O que diz a Prevent Senior
Pedro Batista Júnior e a direção da Prevent Senior enviaram nota ao Fantástico. Na nota, o diretor disse que "refuta a suposta ameaça", que se tratava de uma conversa entre, até então, dois amigos, em que ele, Pedro, alertava para a "má conduta da violação do prontuário de um paciente".
O diretor-executivo falou que vai processar Walter Correa por denunciação caluniosa.
Sobre a afirmação da médica Andressa Joppert, de ter sido obrigada a receitar hidroxicloroquina para uma paciente cardíaca, a Prevent Senior informou que a paciente recebeu os tratamentos adequados, foi acompanhada pelos cardiologistas da empresa e encontra-se em bom estado de saúde.
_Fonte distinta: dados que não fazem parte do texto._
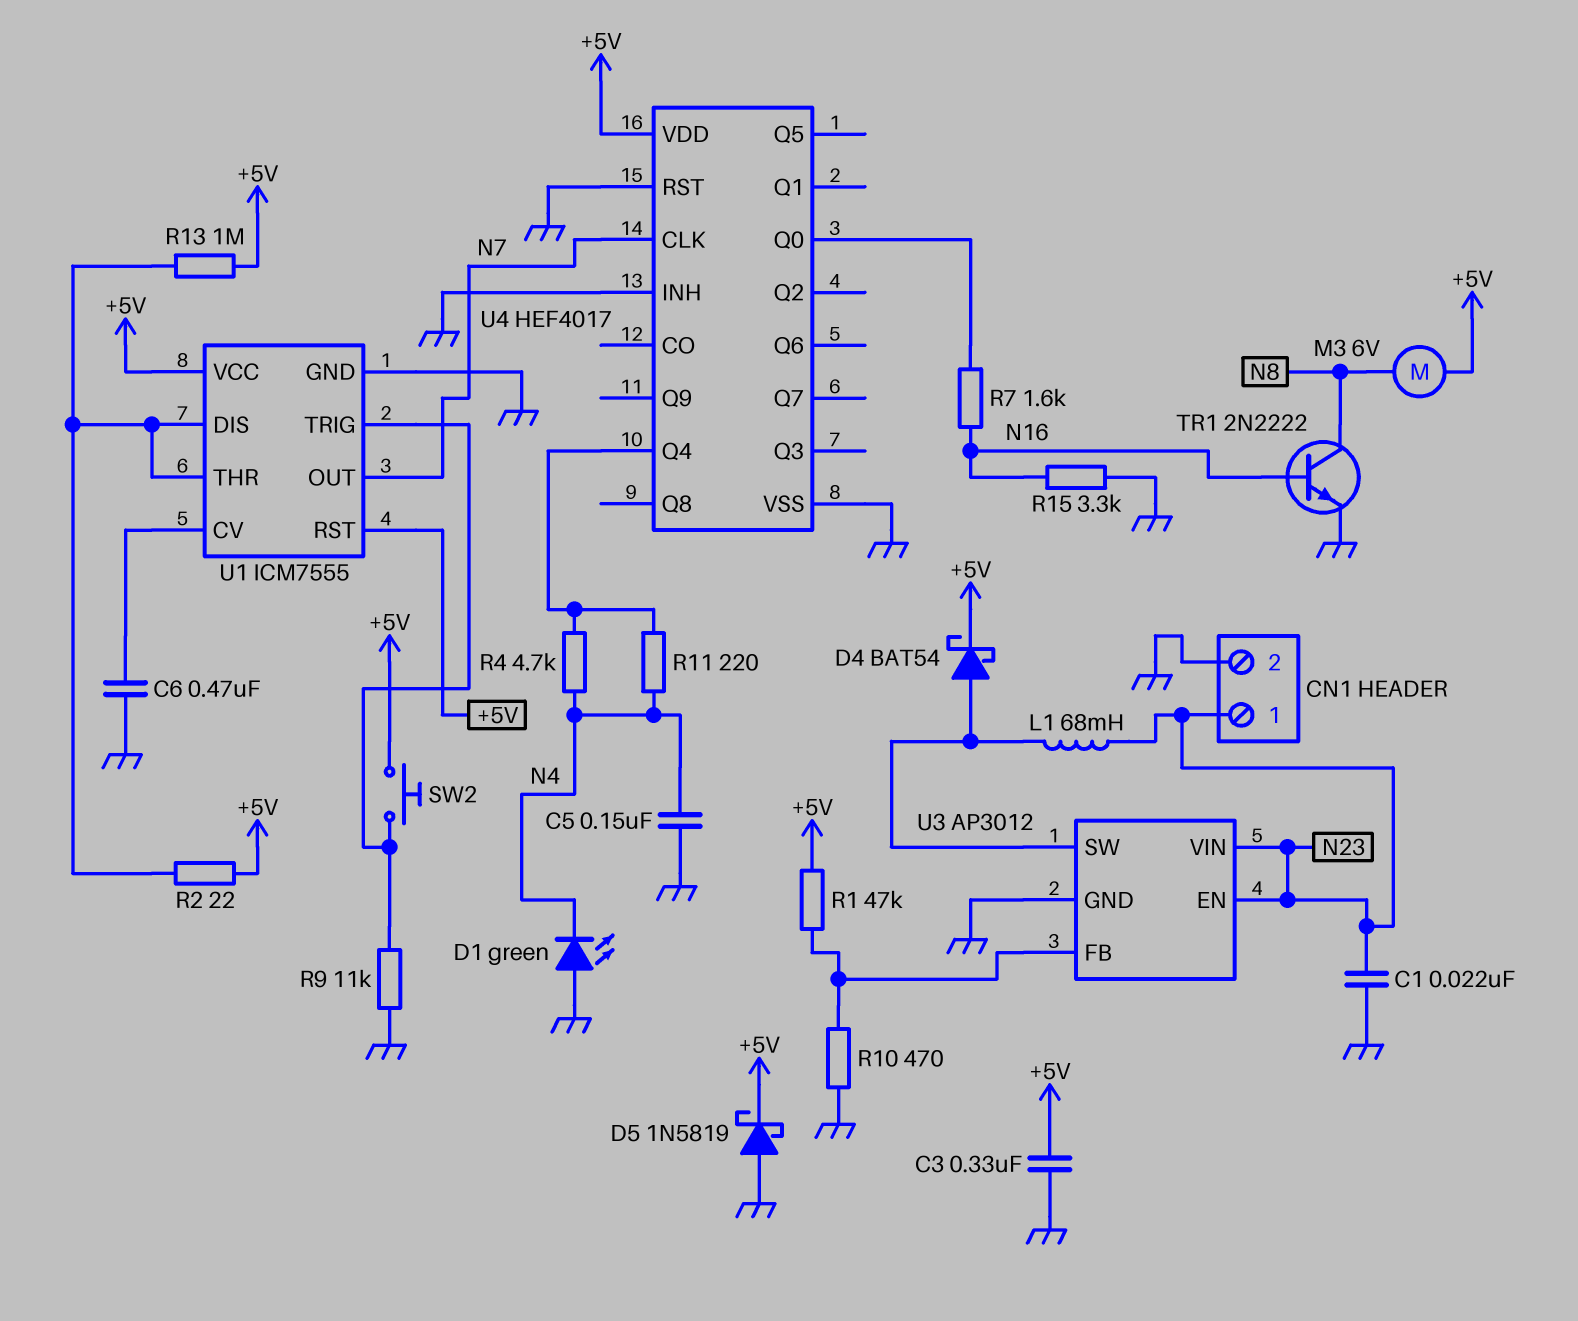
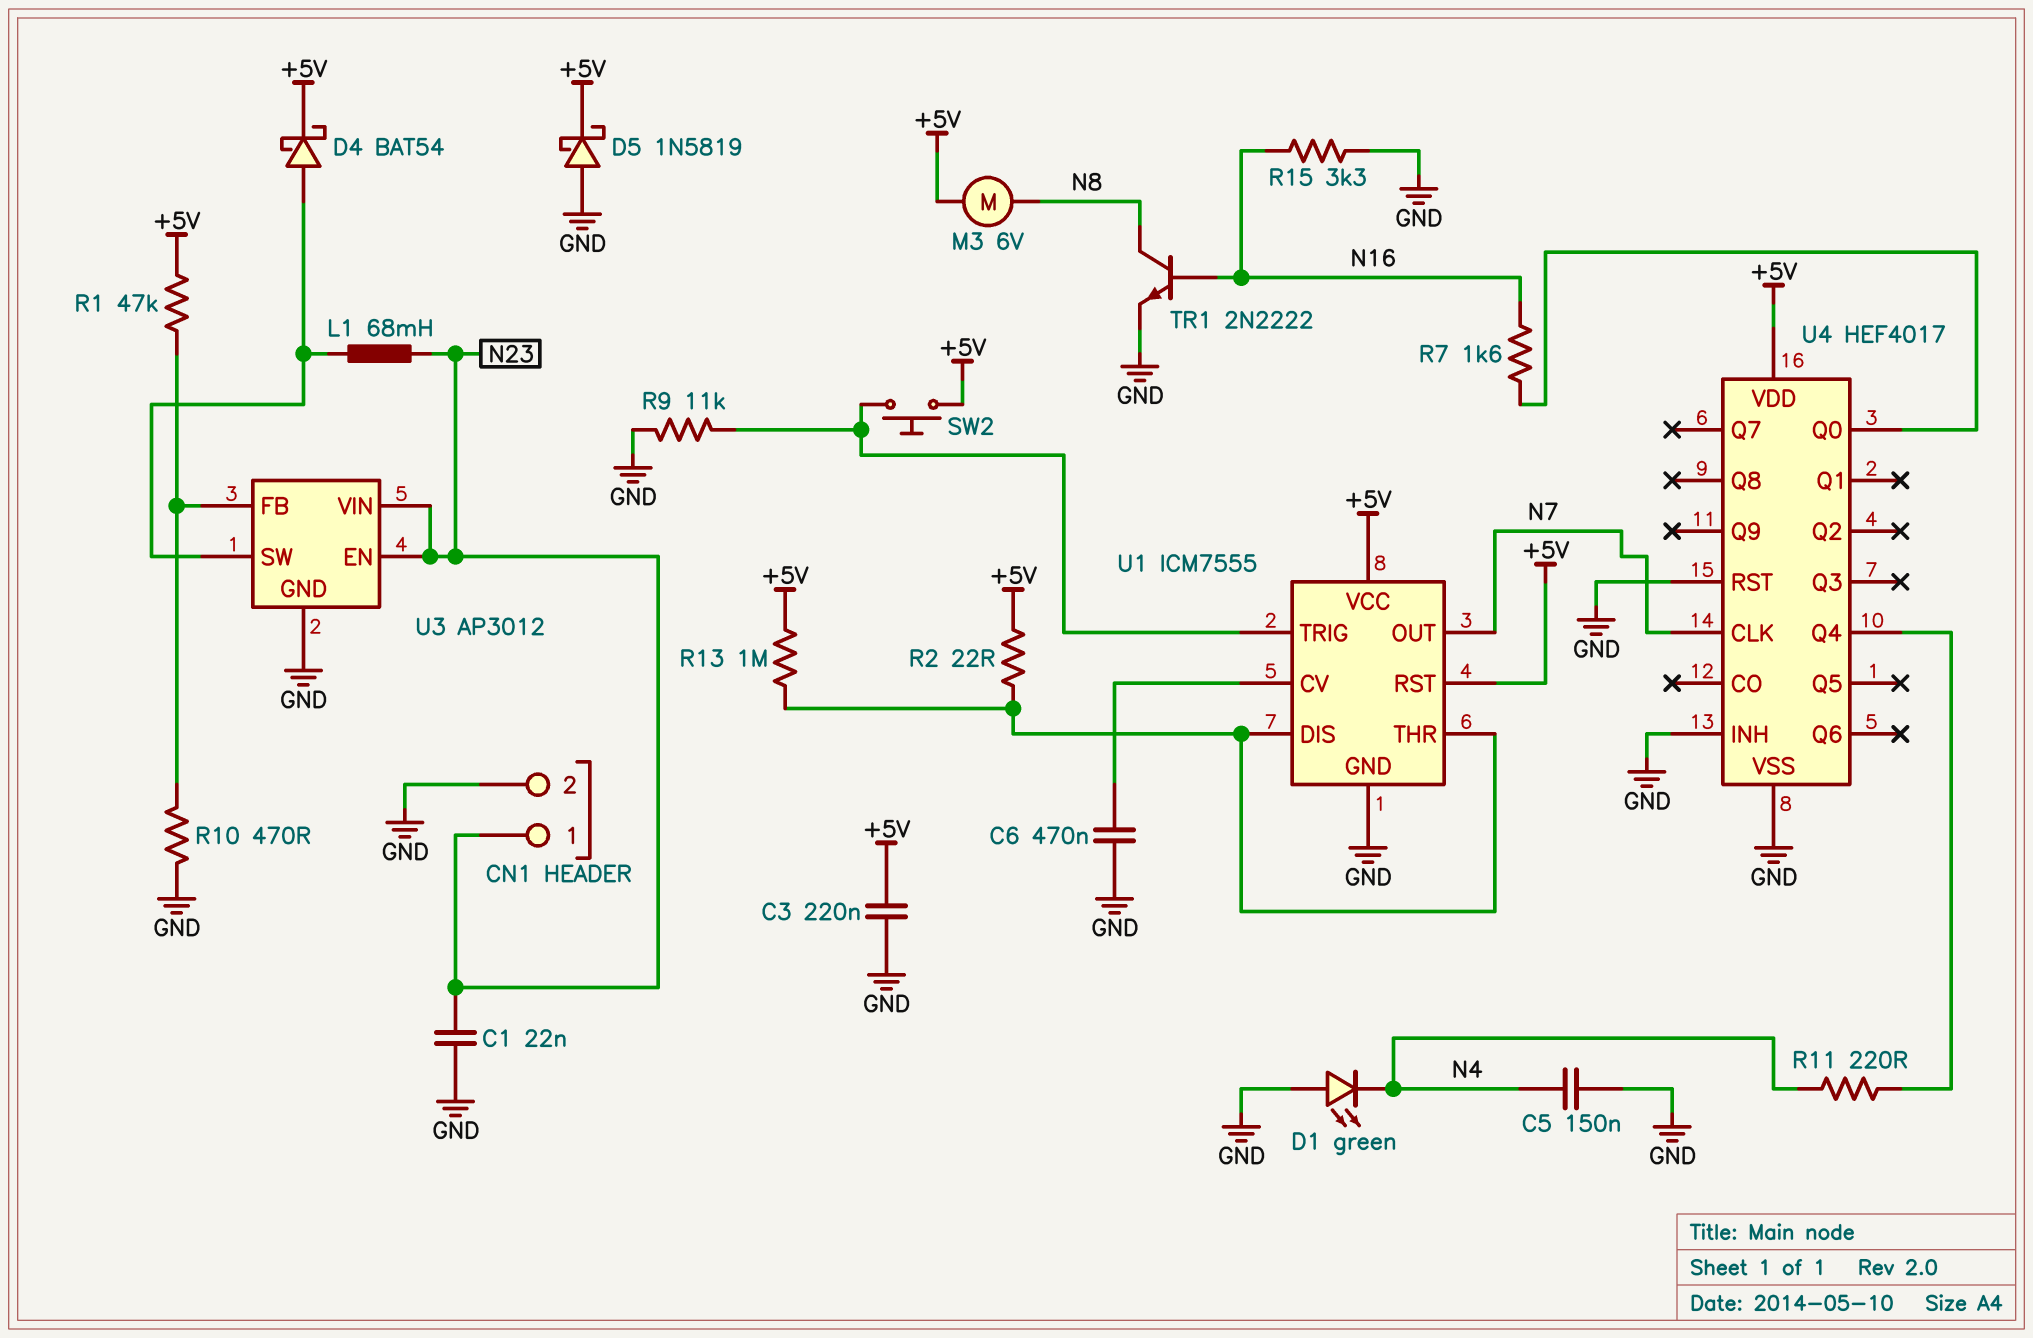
C3: 330nF (+5V, GND) -> 220nF (+5V, GND)
R4: 4.7k (N4, U4/Q4) -> none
A empresa disse também que "jamais adotou protocolos para redução de custo", que "investigações técnicas esclarecerão os fatos".
"A Prevent Senior jamais adotou protocolos para redução de custos. Pelo contrário, investiu R$ 250 milhões durante a pandemia na aquisição de equipamentos, contratação de profissionais e um programa de testagem em massa que atendeu mais de 500 mil beneficiários, com milhares de vidas salvas. Os médicos da Prevent jamais negligenciam as consultas, que duram o tempo necessário", informou a nota.
A empresa também afirmou que os médicos estão mentindo e forjando acusações, “montadas a partir da manipulação de mensagens por três médicos demitidos da empresa por condutas irregulares”. Dentre elas, casos de "mau atendimento a pacientes que resultaram em boletins de ocorrência".
O Fantástico pediu à Prevent Senior que mostrasse os boletins, mas a empresa disse que vai apresentá-los no momento oportuno, judicialmente.
Os médicos ouvidos pela reportagem afirmaram desconhecer esses boletins.
Mudanças urgentes
Questionados pela reportagem sobre o motivo de estarem apresentando publicamente as denúncias, os médicos afirmaram que buscam mudança no método de ação da empresa no tratamento dos pacientes.
“Acho que precisa uma mudança. As pessoas, elas precisam de um cuidado melhor. (...) É uma pandemia, algo que a gente nunca enfrentou, mas precisa ser com ética. Então a gente tá aqui, mostrando que a gente precisa fazer alguma coisa, porque isso não pode mais acontecer”, declarou Andressa.
“Eles estavam vendendo uma coisa que não funcionava e que literalmente estavam enganando as pessoas, colocando as pessoas em risco. Se não houver uma atitude muito energética das autoridades com a Prevent, eles vão continuar fazendo isso e vão sair ilesos de toda essa história”, disse Walter Correa.